Download from Releases
Alternatively, download pre-built binaries from the releases page:
- Go to the latest release
- Download the appropriate binary for your platform:
refresh_vX.Y.Z_darwin_amd64.tar.gz (macOS Intel)
refresh_vX.Y.Z_darwin_arm64.tar.gz (macOS Apple Silicon)
refresh_vX.Y.Z_linux_amd64.tar.gz (Linux x64)
refresh_vX.Y.Z_windows_amd64.tar.gz (Windows x64)
- Extract and move to your PATH:
# Example for macOS Apple Silicon
tar -xzf refresh_vX.Y.Z_darwin_arm64.tar.gz
sudo mv refresh /usr/local/bin/
chmod +x /usr/local/bin/refresh
Build from Source
If you have Go installed:
# Clone the repository
git clone https://github.com/dantech2000/refresh.git
cd refresh
# Build and install
go build -o refresh .
sudo mv refresh /usr/local/bin/
# Or install directly
go install github.com/dantech2000/refresh@latest
Verify Installation
After installation, verify it works:
refresh version
refresh --help
You should see output showing the version and available commands.
Updating
To update to the latest version:
# If installed via Homebrew Cask
brew update && brew upgrade --cask refresh
# If installed via go install
go install github.com/dantech2000/refresh@latest
# If manually installed, download the latest release and replace the binary
Usage
Coming from eksctl or aws eks? See the
migration guide for a command-by-command cheat-sheet.
Command Structure
refresh
├── status # Fleet patch posture across clusters/regions (front door)
├── cluster
│ ├── list (lc) # List clusters across regions
│ ├── describe / get # Describe comprehensive cluster info
│ ├── upgrade-check # Upgrade readiness: Cluster Insights + version skew (read-only)

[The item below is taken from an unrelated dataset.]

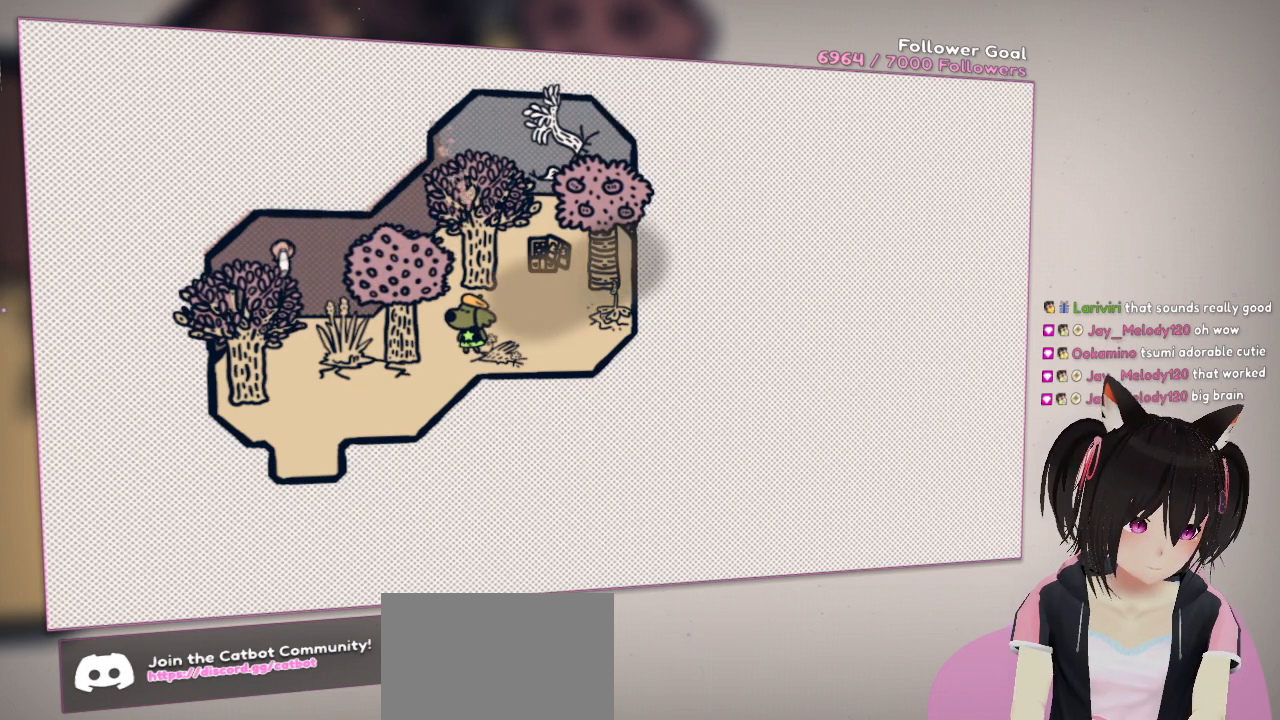
{"buttons": ["R2"], "left_stick": "center", "right_stick": "center", "events": []}
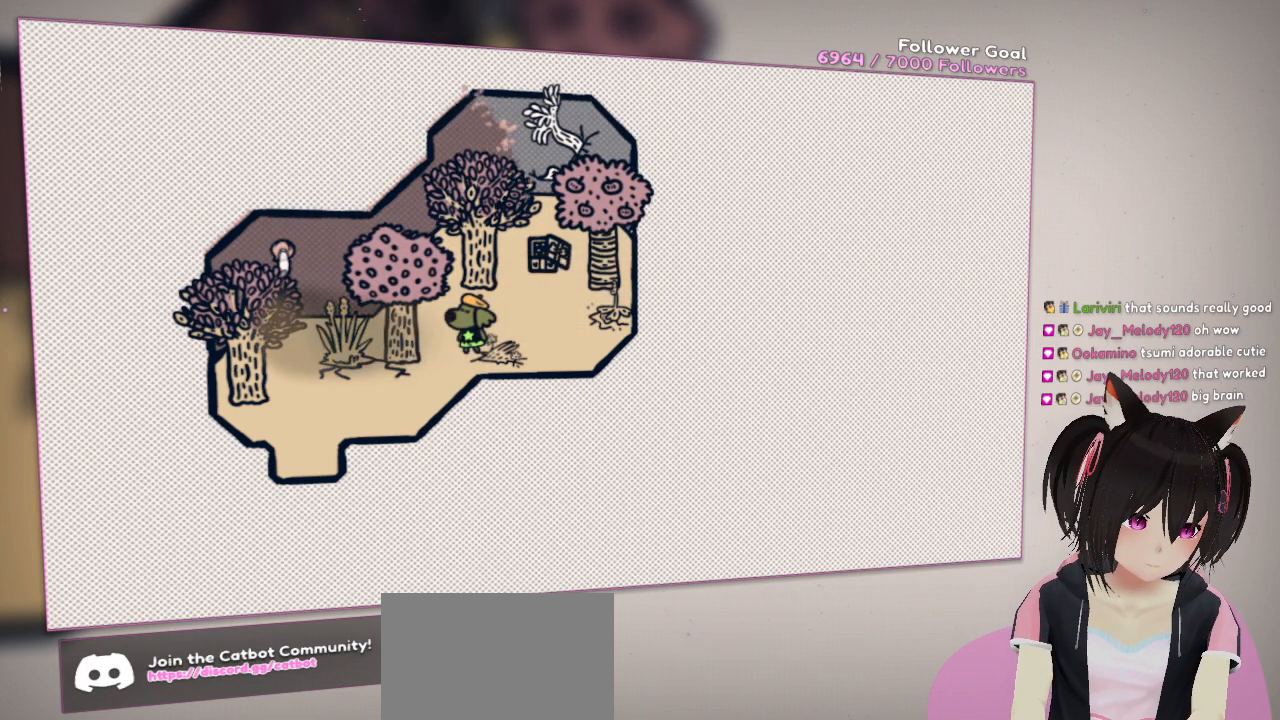
{"buttons": ["R2"], "left_stick": "center", "right_stick": "center", "events": []}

│ └── upgrade # Orchestrate a full cluster upgrade (control plane → addons → nodegroups)
├── nodegroup (ng)
│ ├── list # List nodegroups with AMI status
│ ├── describe / get # Describe nodegroup details
│ ├── update # Update nodegroup AMI version (alias: update-ami)
│ └── scale # Scale nodegroup with health checks
├── addon
│ ├── list # List cluster add-ons
│ ├── describe / get # Describe add-on details
│ └── update [--all] # Update one or every add-on (--all replaces update-all)

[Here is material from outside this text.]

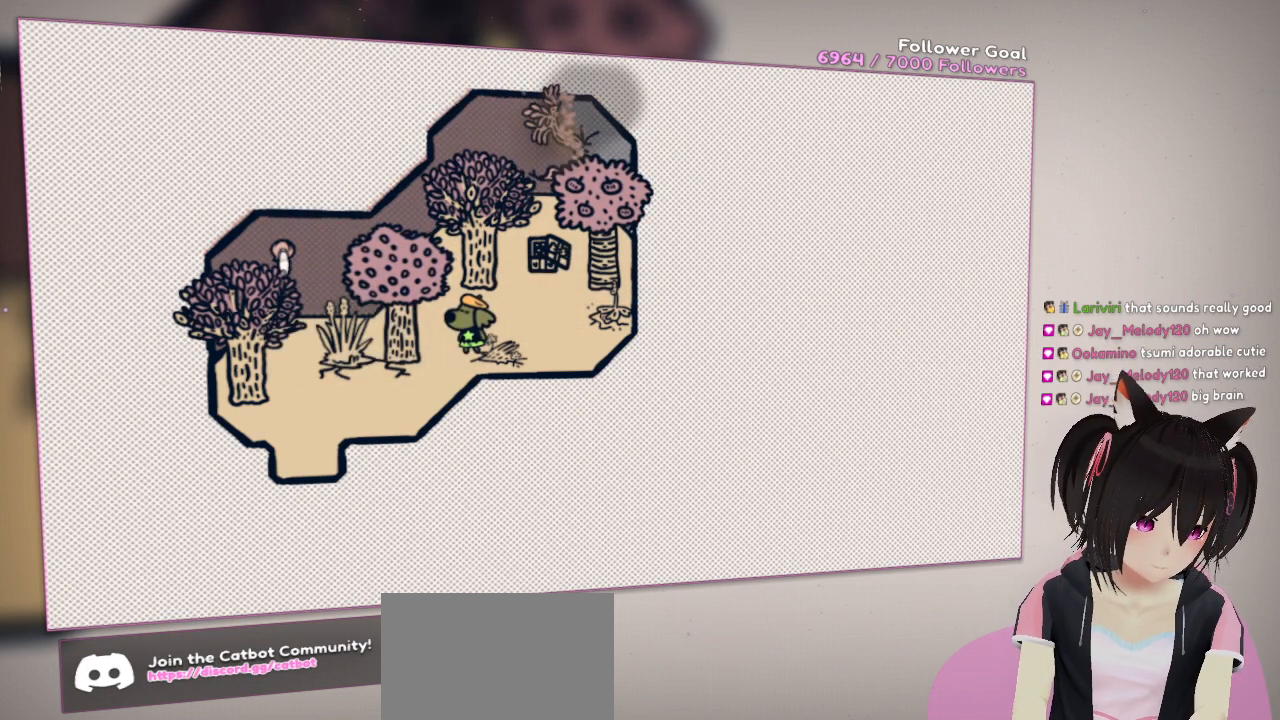
{"buttons": ["R2"], "left_stick": "center", "right_stick": "center", "events": []}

├── use [name|-] # Switch the active context (kubectx-style)
├── current # Print the active context
├── context (ctx) # Manage saved contexts (list, add, remove)
└── version # Show version information
Upgrade readiness (refresh cluster upgrade-check)

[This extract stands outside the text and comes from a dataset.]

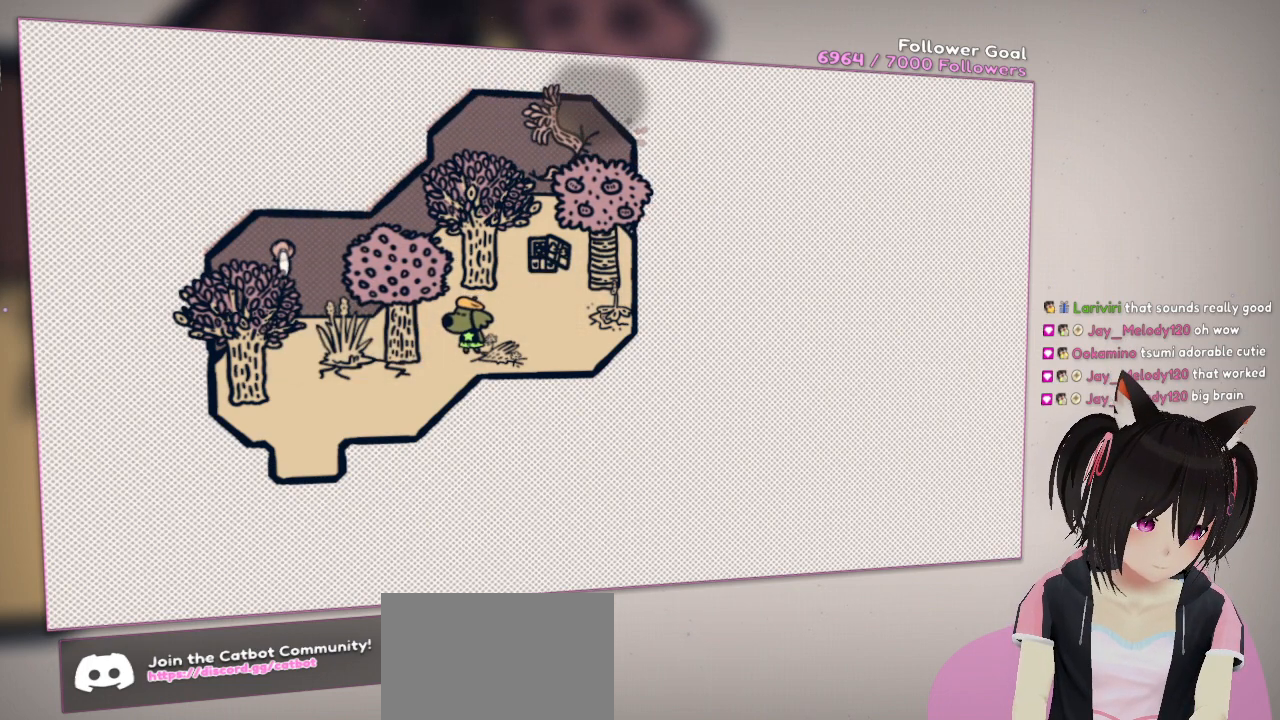
{"buttons": [], "left_stick": "center", "right_stick": "down", "events": [[100, "R2", "up"], [450, "right_stick", "down"]]}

A read-only pre-flight report before a cluster upgrade — the same EKS Cluster
Insights the console shows, plus a local version-skew picture (control
plane vs each managed nodegroup, and installed addons vs the latest compatible
version) with ordered, actionable findings. Nothing is mutated.
refresh cluster upgrade-check -c prod-east
refresh cluster upgrade-check -c prod-east --show-passing # include PASSING insights
refresh cluster upgrade-check -c prod-east --status ERROR # filter by status
refresh cluster upgrade-check -c prod-east -o json # machine-readable
refresh cluster upgrade-check -c prod-east --id <insight-id> # detail (recommendation + resources)
PASSING insights are hidden by default; --category defaults to
UPGRADE_READINESS. Insights are computed asynchronously by EKS, so the table
surfaces each insight's last-refresh time. Required IAM: eks:ListInsights,
eks:DescribeInsight, plus eks:DescribeCluster, eks:ListNodegroups,
eks:DescribeNodegroup, eks:ListAddons, eks:DescribeAddon,
eks:DescribeAddonVersions for the skew section.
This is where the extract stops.